Notre esprit

Notre esprit s’habitue dans l’enfance à la vérité, par le lait maternel et par le coin dur de la table. Le mensonge vient avec le langage, dont il procède du fait de son imperfection à décrire, puis du pouvoir qu’il donne au nombre et au pervers, à la foule et au démagogue.

La désinformation de notre temps est une forme banale du mensonge. Elle semble exponentielle mais elle est traditionnelle puisqu’elle vise à conjurer une réalité alternative : notre sens de la vérité est respecté. Quoi qu’on nous mente, tout reste vérifiable. Le menteur est notre égal : il peut perdre sa mise.

Si l’espèce s’en tenait là, le combat resterait loyal, un homme en vaudrait un autre. Mais l’espèce ne s’en tient pas là. Après qu’on a multiplié les artifices du mensonge dans le paysage, c’est le ciel qui s’enflamme : enhardis, enivrés, bientôt les mensonges sont formulés pour n’être pas crus.
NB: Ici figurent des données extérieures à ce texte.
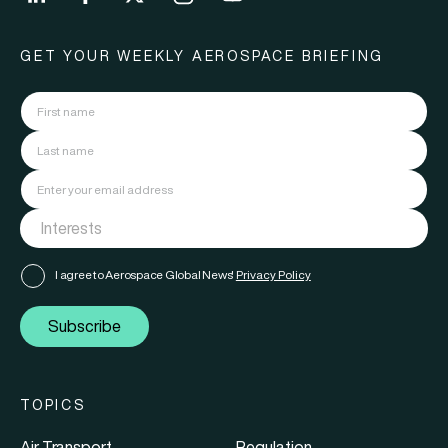
GET YOUR WEEKLY AEROSPACE BRIEFING
I agree to Aerospace Global News'
Privacy Policy
Subscribe
TOPICS
Air Transport
Regulation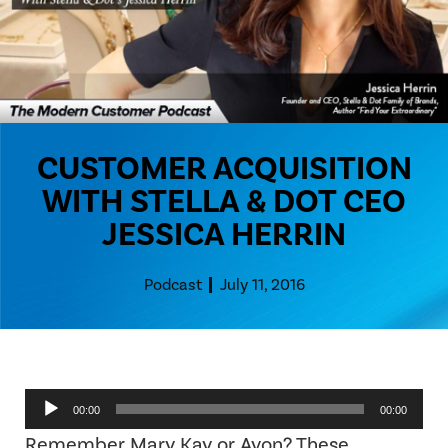
CUSTOMER ACQUISITION
WITH STELLA & DOT CEO
JESSICA HERRIN
Podcast
July 11, 2016
Audio
00:00
00:00
Player
Remember Mary Kay or Avon? These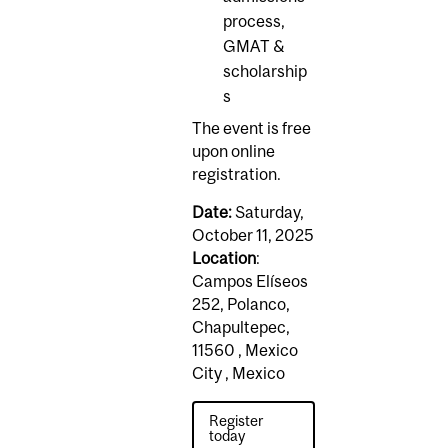
process,
GMAT &
scholarship
s
The event is free
upon online
registration.
Date:
Saturday,
October 11, 2025
Location
:
Campos Elíseos
252, Polanco,
Chapultepec,
11560 , Mexico
City , Mexico
Register
today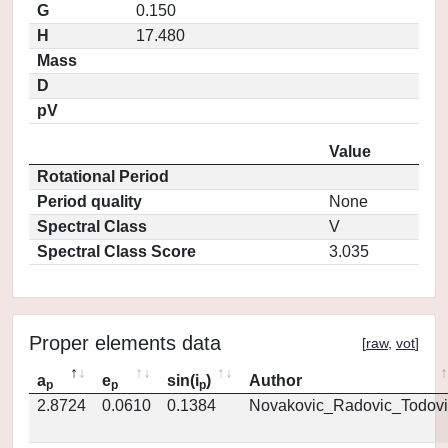
G
0.150
H
17.480
Mass
D
pV
Value
Rotational Period
Period quality
None
Spectral Class
V
Spectral Class Score
3.035
Proper elements data
[
raw
,
vot
]
a
e
sin(i
)
Author
p
p
p
2.8724
0.0610
0.1384
Novakovic_Radovic_Todovi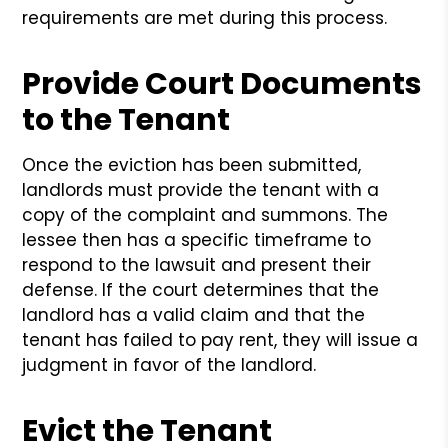
requirements are met during this process.
Provide Court Documents
to the Tenant
Once the eviction has been submitted,
landlords must provide the tenant with a
copy of the complaint and summons. The
lessee then has a specific timeframe to
respond to the lawsuit and present their
defense. If the court determines that the
landlord has a valid claim and that the
tenant has failed to pay rent, they will issue a
judgment in favor of the landlord.
Evict the Tenant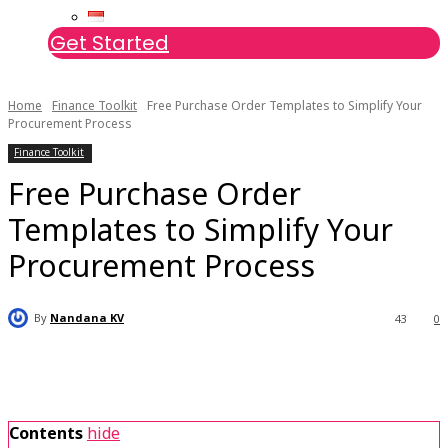
Get Started
Home
Finance Toolkit
Free Purchase Order Templates to Simplify Your
Procurement Process
Finance Toolkit
Free Purchase Order
Templates to Simplify Your
Procurement Process
By
Nandana KV
43
0
Contents
hide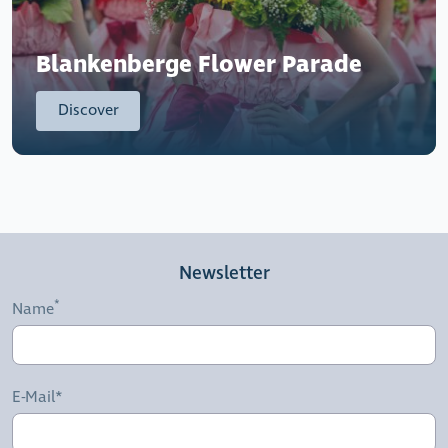
Blankenberge Flower Parade
Discover
Newsletter
Name
E-Mail*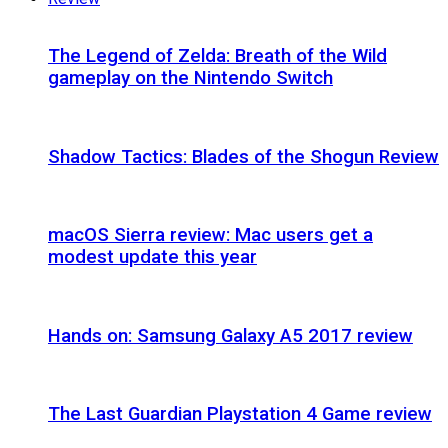
The Legend of Zelda: Breath of the Wild
gameplay on the Nintendo Switch
Shadow Tactics: Blades of the Shogun Review
macOS Sierra review: Mac users get a
modest update this year
Hands on: Samsung Galaxy A5 2017 review
The Last Guardian Playstation 4 Game review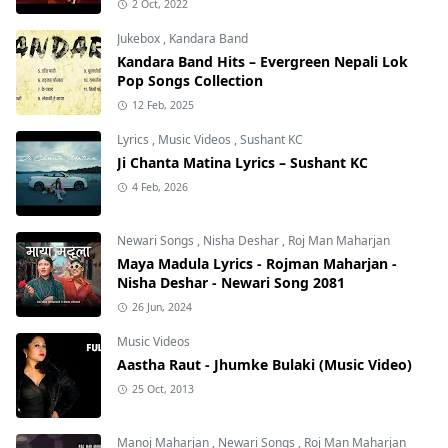
2 Oct, 2022
Jukebox
,
Kandara Band
Kandara Band Hits – Evergreen Nepali Lok
Pop Songs Collection
12 Feb, 2025
Lyrics
,
Music Videos
,
Sushant KC
Ji Chanta Matina Lyrics – Sushant KC
4 Feb, 2026
Newari Songs
,
Nisha Deshar
,
Roj Man Maharjan
Maya Madula Lyrics - Rojman Maharjan -
Nisha Deshar - Newari Song 2081
26 Jun, 2024
Music Videos
Aastha Raut - Jhumke Bulaki (Music Video)
25 Oct, 2013
Manoj Maharjan
,
Newari Songs
,
Roj Man Maharjan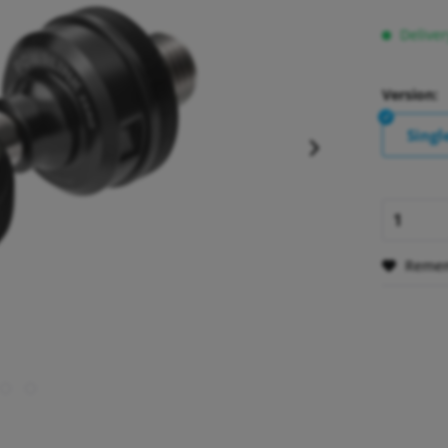
Deliver
Version:
Singl
Reme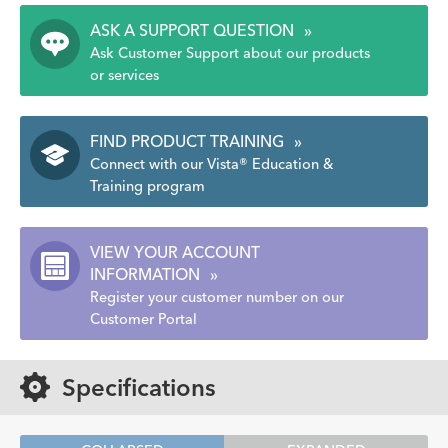
ASK A SUPPORT QUESTION
»
Ask Customer Support about our products
or services
FIND PRODUCT TRAINING
»
Connect with our Vista® Education &
Training program
VIEW YOUR ACCOUNT
INFORMATION
»
Register your customer number on our
Customer Portal
Specifications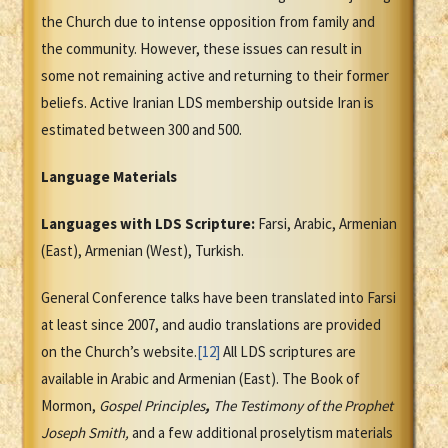
the Church due to intense opposition from family and
the community. However, these issues can result in
some not remaining active and returning to their former
beliefs. Active Iranian LDS membership outside Iran is
estimated between 300 and 500.
Language Materials
Languages with LDS Scripture:
Farsi, Arabic, Armenian
(East), Armenian (West), Turkish.
General Conference talks have been translated into Farsi
at least since 2007, and audio translations are provided
on the Church’s website.
[12]
All LDS scriptures are
available in Arabic and Armenian (East). The Book of
Mormon,
Gospel Principles
,
The Testimony of the Prophet
Joseph Smith
,
and a few additional proselytism materials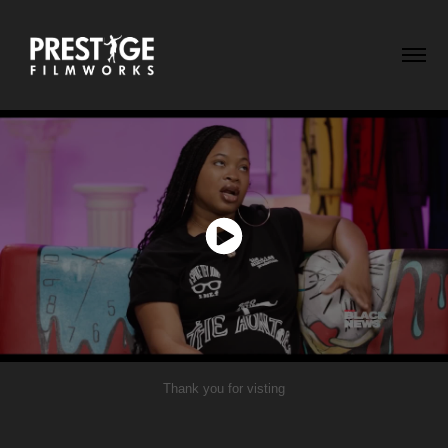
Thank you for visting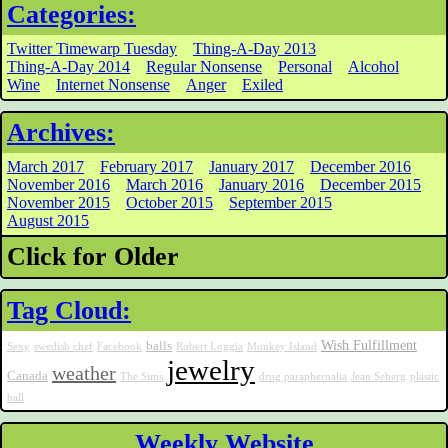
Categories:
Twitter Timewarp Tuesday
Thing-A-Day 2013
Thing-A-Day 2014
Regular Nonsense
Personal
Alcohol
Wine
Internet Nonsense
Anger
Exiled
Archives:
March 2017
February 2017
January 2017
December 2016
November 2016
March 2016
January 2016
December 2015
November 2015
October 2015
September 2015
August 2015
Click for Older
Tag Cloud:
Wish Fulfillment
balls
Sexy
swedish chef
Facebook
Robert Loggia
Monkey Island
jewelry
weather
Canada
The Sims
drug paraphernalia
Jean Seberg
plastic
ball
Weekly Website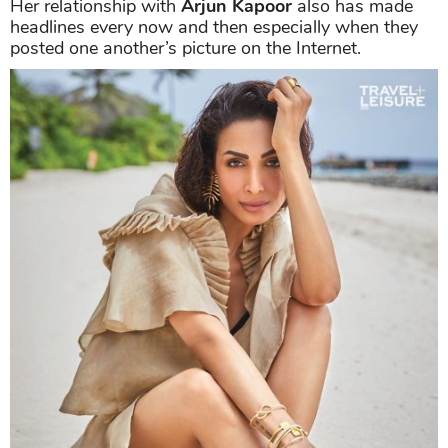
Her relationship with
Arjun Kapoor
also has made
headlines every now and then especially when they
posted one another’s picture on the Internet.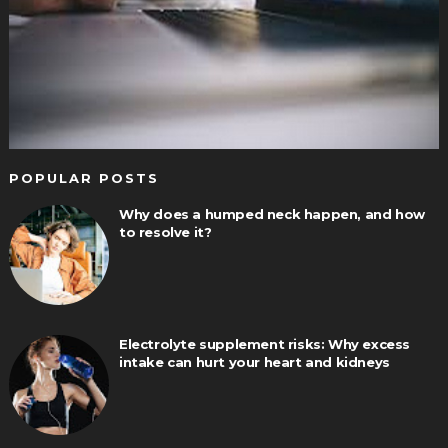
POPULAR POSTS
Why does a humped neck happen, and how
to resolve it?
Electrolyte supplement risks: Why excess
intake can hurt your heart and kidneys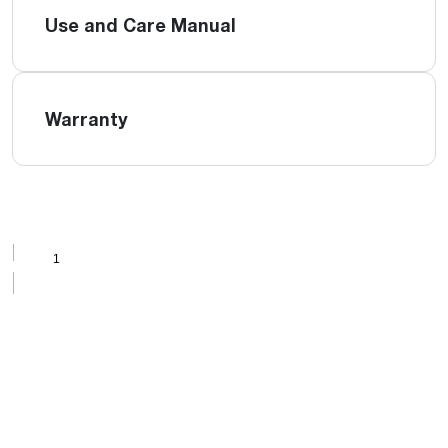
Use and Care Manual
Warranty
Peu importe alors que la vérité existe : le but recherché par le menteur est l’abdication de l’esprit. Le menteur est du coté de la force : celle d’un gouvernement ou d’une foule. On ment d’en haut, on ment en meute, on intimide. L’économie antique du mensonge, qui rusait pour la rapine, s’efface derrière la recherche moderne d’une banqueroute de l’adversaire.

La conscience de nos jours abdique de multiples manières devant les mensonges incroyables. Elle renonce à son âme d’un deuil qui ne serait qu’une résignation. A la vérité elle abdique toujours par peur, avant toute chose.